Lucky for us, we have known this Amish couple for over 10 years, and they’ve encouraged us to come to the house to order and pick up bacon, so that’s what we did.  Mrs. Amish Lady is warm and loving, and always greets us with a big hug and asks how our trip was.  Mr. Amish Man is quiet and keeps to himself, but every once in a while he’ll feel gregarious and talk about the weather.  I wouldn’t miss it for anything.  They have an old farmhouse which is accessed by a long driveway that passes another house (a son, perhaps?  He likes dogs.) and an open-sided barn of cows before winding up at their front yard which features a gazebo and an arbor.  Like many of the Amish homes, this one features white clapboard siding and has the obligatory green shades, and inside the side door is where some of their other items are sold.  Both my friend and I requested 20 pounds each, and that Made Mr. Amish Man very happy while Mrs. Amish Lady wanted to know what sort of recipes we used with all that bacon.  (Recipes?  We don’t need no sinkin’ recipes!)

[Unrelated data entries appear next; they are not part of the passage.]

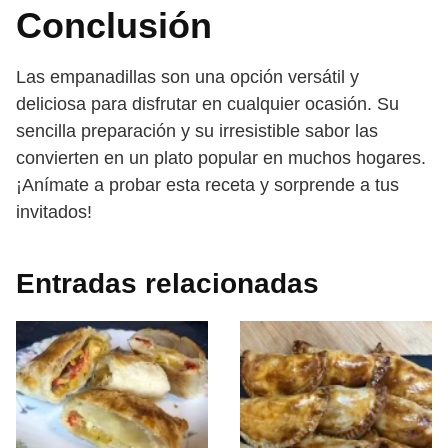
Conclusión
Las empanadillas son una opción versátil y
deliciosa para disfrutar en cualquier ocasión. Su
sencilla preparación y su irresistible sabor las
convierten en un plato popular en muchos hogares.
¡Anímate a probar esta receta y sorprende a tus
invitados!
Entradas relacionadas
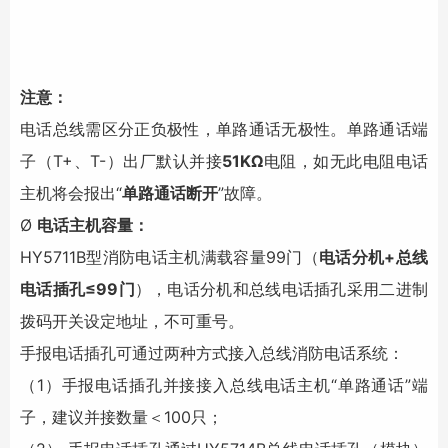
注意：
电话总线需区分正负极性，单路通话无极性。单路通话端
子（T+、T-）出厂默认并接
51KΩ
电阻，如无此电阻电话
主机将会报出“
单路通话断开
”故障。
Ø
电话主机容量：
HY5711B型消防电话主机满载容量99门（
电话分机+总线
电话插孔≤99门
），电话分机和总线电话插孔采用二进制
拨码开关设定地址，不可重号。
手报电话插孔可通过两种方式接入总线消防电话系统：
（1）手报电话插孔并接接入总线电话主机“单路通话”端
子，建议并接数量＜100只；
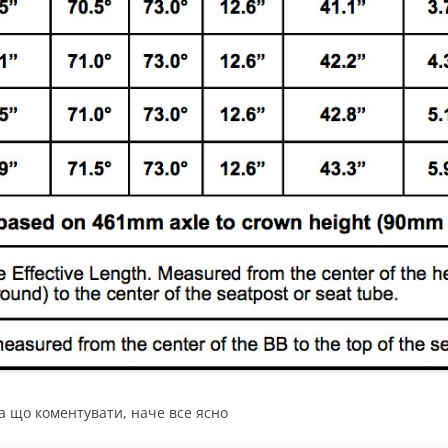
ма що коментувати, наче все ясно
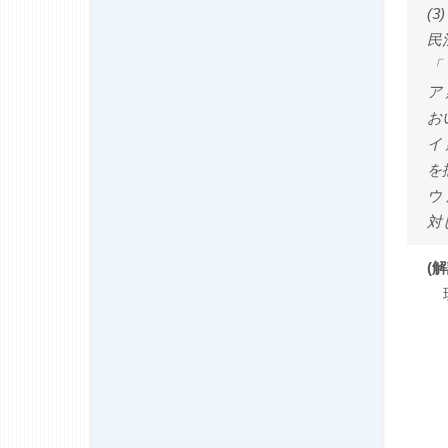
(
民
「
ア
お
イ
を
ウ
対
(解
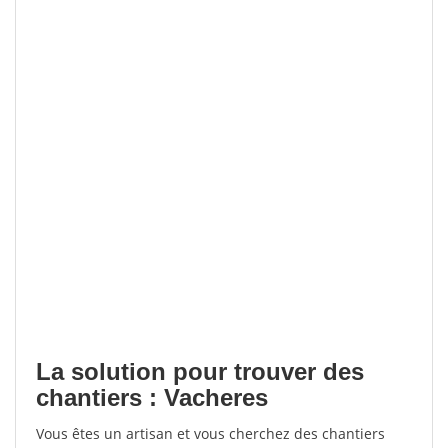
La solution pour trouver des
chantiers : Vacheres
Vous êtes un artisan et vous cherchez des chantiers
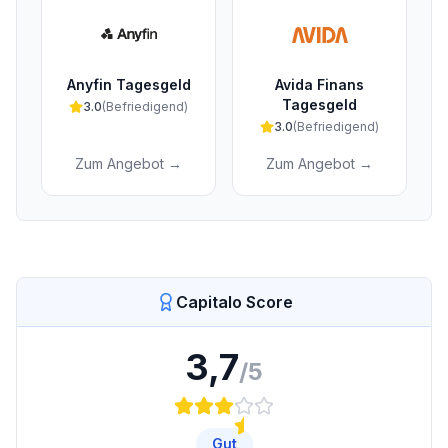
Anyfin Tagesgeld
Avida Finans
Tagesgeld
3.0
(
Befriedigend
)
3.0
(
Befriedigend
)
Zum Angebot →
Zum Angebot →
Capitalo Score
3,7
/5
Gut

We made arrangements to come back Monday to pick it up, and said goodbye.  Mrs. Amish Lady clucked happily as we left, while Mr. Amish Man went back to his lunch.  Then it was on to our regular B&B which is unique and wonderful and the owners are a hoot and a holler but I’m not saying what it is because it is my little secret place and they are always booked solid so I don’t want any competition.  There is no television and they only recently got wi-fi, but it makes me so happy.  My favorite part about this place is coming up to the main house for breakfast, because we sit in a glassed-in porch which looks out over the meadows and we can see the little creek and the cows in the next field over.  Plus Mr. and Mrs. B&B are delightful hosts with hundreds of stories to tell and never cease to make people laugh.  It’s like a comedy routine every morning, complete with props and pictures.  If we’re fortunate, two of the Amish neighbors stop by for coffee and hello, and they are not what you’d call pious folk, exactly.  In fact, they are downright randy.  They will tease us “English” and gently make fun of us with our smart phones making us less smart and our cars that park themselves, saying their horses already do that.  There is genuine affection between Mr. and Mrs. B&B and these Amish men, and they have helped each other through several tragedies and celebrated through several joys.  And we get to witness a small part of it.

Invariably, I see the relationships between these folks and invariably think of my own.  Do I show enough affection for Hubby?  Do I appreciate Older and Younger Daughter verbally?  Would I trade my life for any of theirs?